Jeff Banister is one of ten players in Pittsburgh Pirates history with a 1.000 batting average for the team. Seven of those players are pitchers, and one is Onix Concepcion, a shortstop for the Kansas City Royals, who briefly played for the Pirates at the end of his career. The other two were catchers, Mike Hopkins in 1902, and Jeff Banister in 1991. Both have interesting stories, with completely different career paths (Here’s Hopkins’ story), but their one chance in the majors came along the same way, with the Pirates down to one healthy catcher and needing a replacement.
Hopkins didn’t get a baseball card, but Banister’s one game in the majors earned him a great looking card from Topps in 1991, which we look at now.
Here’s the front of the card:
This set had the same exact front design as the regular 1991 Topps set, with one major detail added. In the bottom right you see “July 23, 1991 Major League Debut”. All of the cards in the Debut set have that added with their big league debut date. Otherwise, this is what the regular 1991 Topps cards look like. A very large majority of cards from Topps in 1991 throughout all of their sets (they also had a Traded set) have the vertical setup for the photo that you are used to see with baseball cards. Banister got one of the rare horizontal layouts for his photo, which I personally like better…though whenever I say that, I always wonder if I was used to seeing horizontal layouts and they only included a few vertical, would I prefer those instead?

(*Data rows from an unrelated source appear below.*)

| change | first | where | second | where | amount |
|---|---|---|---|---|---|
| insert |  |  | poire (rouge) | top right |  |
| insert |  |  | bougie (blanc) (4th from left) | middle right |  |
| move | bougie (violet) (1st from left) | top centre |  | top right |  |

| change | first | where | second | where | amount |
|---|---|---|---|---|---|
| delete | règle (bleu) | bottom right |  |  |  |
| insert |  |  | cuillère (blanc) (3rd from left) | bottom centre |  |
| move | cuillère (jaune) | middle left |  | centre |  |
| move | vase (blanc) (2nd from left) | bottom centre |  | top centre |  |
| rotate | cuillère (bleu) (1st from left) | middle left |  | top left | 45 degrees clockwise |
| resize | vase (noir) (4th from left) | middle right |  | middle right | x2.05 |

This card has one detail that I find interesting due to my own preferences. It came up a few weeks ago, where a card used yellow and red for the Pirates card and I said that I prefer when they use team colors, but it still worked. It still works here, going well with the Pirates colors, but that being said, I really disliked when the Pirates added red to their jerseys for a time. So it’s a bit odd that I think the color combo works here, but I like it.
Here’s the back of the card:
The back tells you everything you need to know about Banister’s big league debut, set up like it was a press release in the local papers. Today’s Pittsburgh Pirates History article details his path to the majors. That inclusion in today’s history article is because today is his 57th birthday, which you can see on the card. A cool addition to this card is the mention of the signing scout, which you almost never find on the back of baseball cards. At the bottom of the card, you see his big league stats, which ends with that 1.000 big league average.

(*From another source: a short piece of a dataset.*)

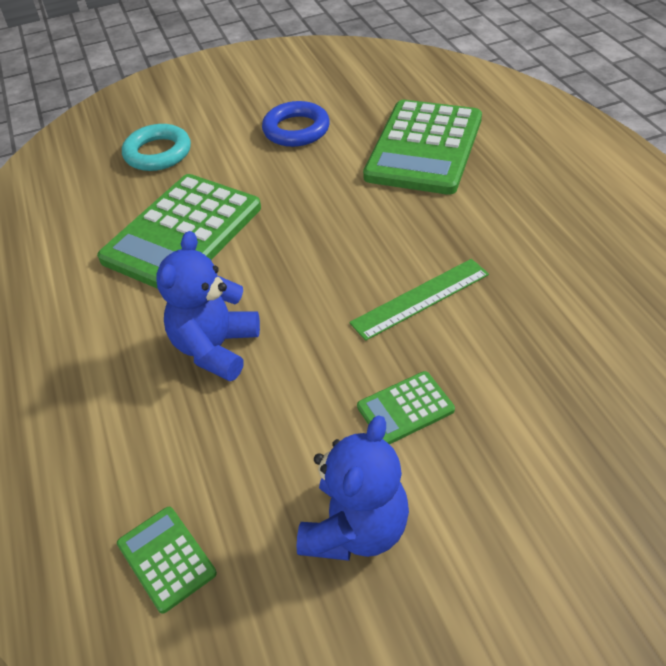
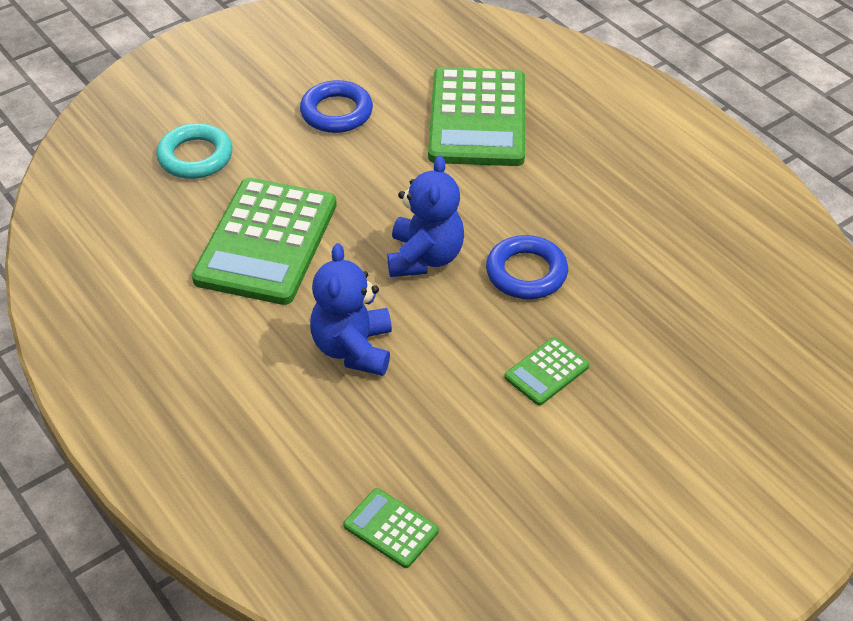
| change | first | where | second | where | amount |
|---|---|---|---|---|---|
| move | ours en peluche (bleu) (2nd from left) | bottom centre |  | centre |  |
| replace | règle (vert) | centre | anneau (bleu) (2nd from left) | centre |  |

There were actually no active listings for this card and you can’t even get the entire set off of Ebay right now. There have been three auctions that ended for the set and the prices are all of the place. One person sold two in one auction and the person got them for $10 delivered total. There was another for one set that sold for $30 plus shipping. Someone else sold one with the 1991 Topps Traded set and it went for $40 for both. If you want the card, I’d say just wait for a solo auction, but you can probably get the whole set cheap if it comes up. Apparently, these are much tougher to find than I thought they would be, especially considering the time period, when everything was printed in bulk.